Meu lápis fino marcando a brancura
do primeiro caderno e da lição
pairando pelas nuvens, pelas praias,
no que nelas se desmancha sozinha:
alguma espuma, chuva recolhida.
Cristal, porém. Lua cheia, vazios
a trabalhar, alvores de algodão
e linho por tecer. Nenhum desenho
nesse espaço que espera por seu tempo.
Esse branco é meu alvo e é meu risco.
4.
No começo era o verbo, era a maçã.
Era a explosão, era o incêndio, era o sangue
gerando a vida plena, era a amplidão
encarnada de bandeiras em chamas,
era o calor central de um coração
vibrando. Ouça o canto inaugural
pelas cristas vermelhas da manhã,
veja o raio que salta do rubi,
celebre a fonte rubra do mistério,
que no fulgor da rosa silencia.
5.
Onde a seara, a safra consagrada
a um deus antepassado, deus amigo
que vai e volta sempre para os louros
da sazão. Quando esplende o trigo, o pêssego,
o girassol no campo antigo e claro,
agora praça em feira para os olhos.
Até os sons nesse pomar enfloram,
são ouro e âmbar sobre a palha seca.
Até a fome é festa e se colore
sob o sol estival, sol de Van Gogh.
6.
Como se vê do alto onde vivemos
e velozmente morremos, da ponta
fria do gás que nos cerca e respiro.
Nas gradações da água em profundezas
caladas.

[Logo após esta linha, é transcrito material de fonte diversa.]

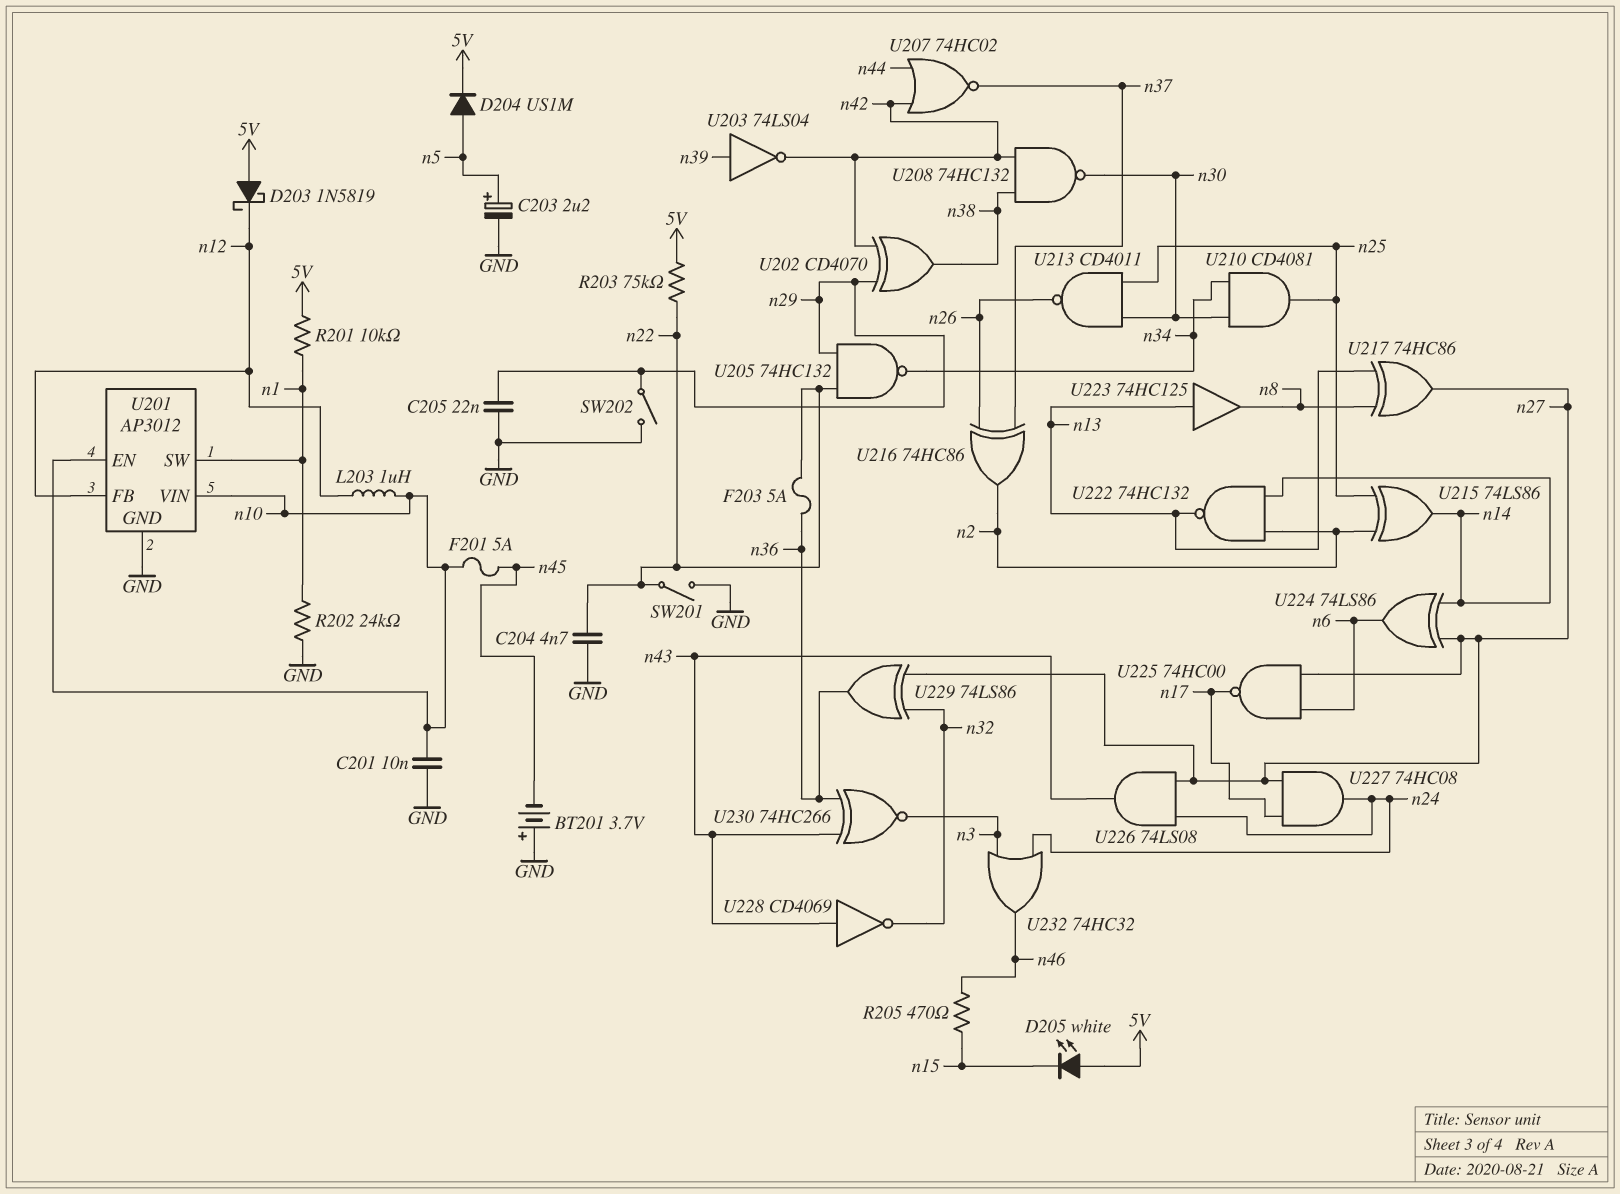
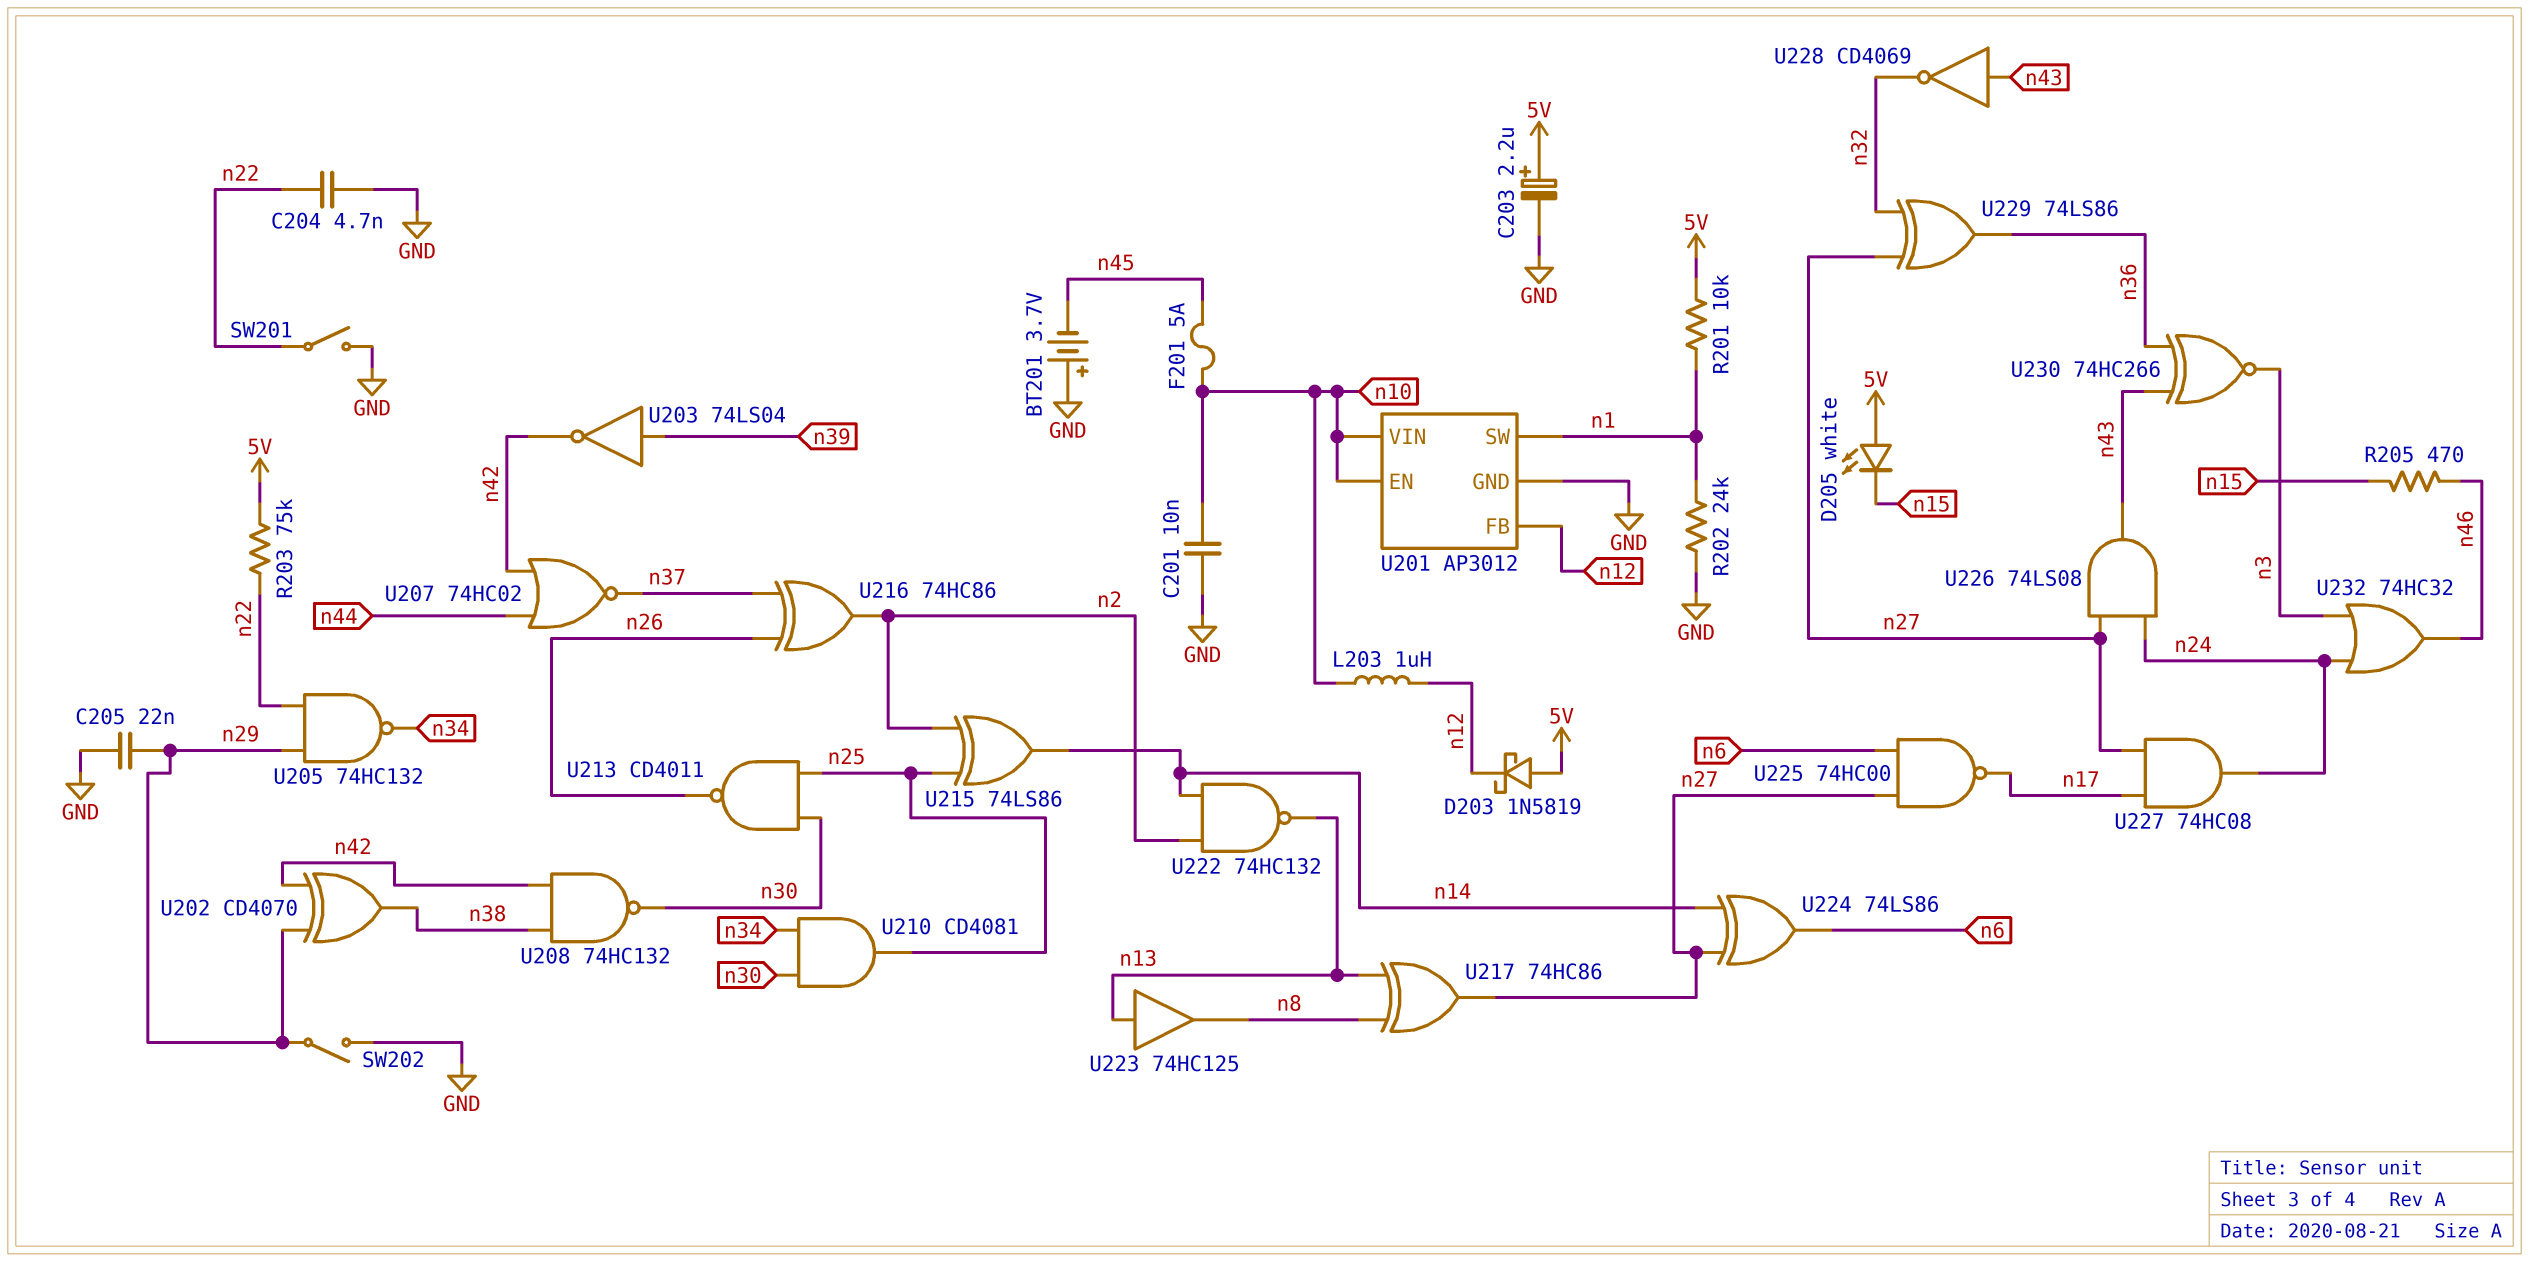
C203: 2.2uF (plus n5, minus GND) -> 2.2uF (plus 5V, minus GND)
D204: diode US1M (A n5, K 5V) -> none
F203: 5A (n22, n36) -> none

Nas serranias longínquas
e na aérea lagoa de safira,
espelho contra espelho refletido.
Cobalto e prússia de Hokusai na vaga
estilhaçada imóvel de beleza,
metalizado azul mediterrâneo.
7.
Trama a esmeralda em faíscas, aflora
no oceano mesclado em camuflagens.
Inverna o dente na hortelã, na menta,
inventa a primavera e a clorofila,
invade a selva, o bosque, as alamedas,
mas se afunda no musgo e corta o cobre.
De sua Granada Federico o fez
universal, onipresente e denso.
Ei-lo na mão que o vê distribuído
e novo sempre. Mão de Paul Cèzanne.
8.
As centenas de nomes e matizes
luzem, desbotam, renascem nos panos,
nas paredes, nas urnas. Ora mansos,
mais tarde violentos. Porque os neutros
tons de roxo, magenta, violeta,
na flor amor-perfeito, no arco-íris,
no figo, na manga, parecem manchas,
remansos de paixão amortecida.
Cor secreta, de intimidade oculta.
Ou vinho que se beba pela uva.
9.
Se o mel se ensombra, o chá se intensa, se a
ferrugem lentamente toma conta
do arame, da paisagem, do papel,
se o açafrão da laranja e esse milho
desfalecem, se a pera, se essa areia
e esse topázio se ofuscam, mutantes,
como chamá-los, se nestes ocasos
todo prisma se infiltra de outra tinta,
toda madeira se converte em barro,
se petrifica em sépia, em ocre, em bronze?
10.
Considere o pavão e a pomba símbolo.
Reveja a passarela em movimento:
ondulações de flora e fauna, véus
sobre a nudez que transparece e aclara.
Considere a volúpia dos museus
nos corredores cegos e apagados.
Nos domingos dos parques a quietude.
Plumagens, mapas, carnavais, crepúsculos.
Quando o planeta anoitece, regressa
do escuro o branco essencial, à espera.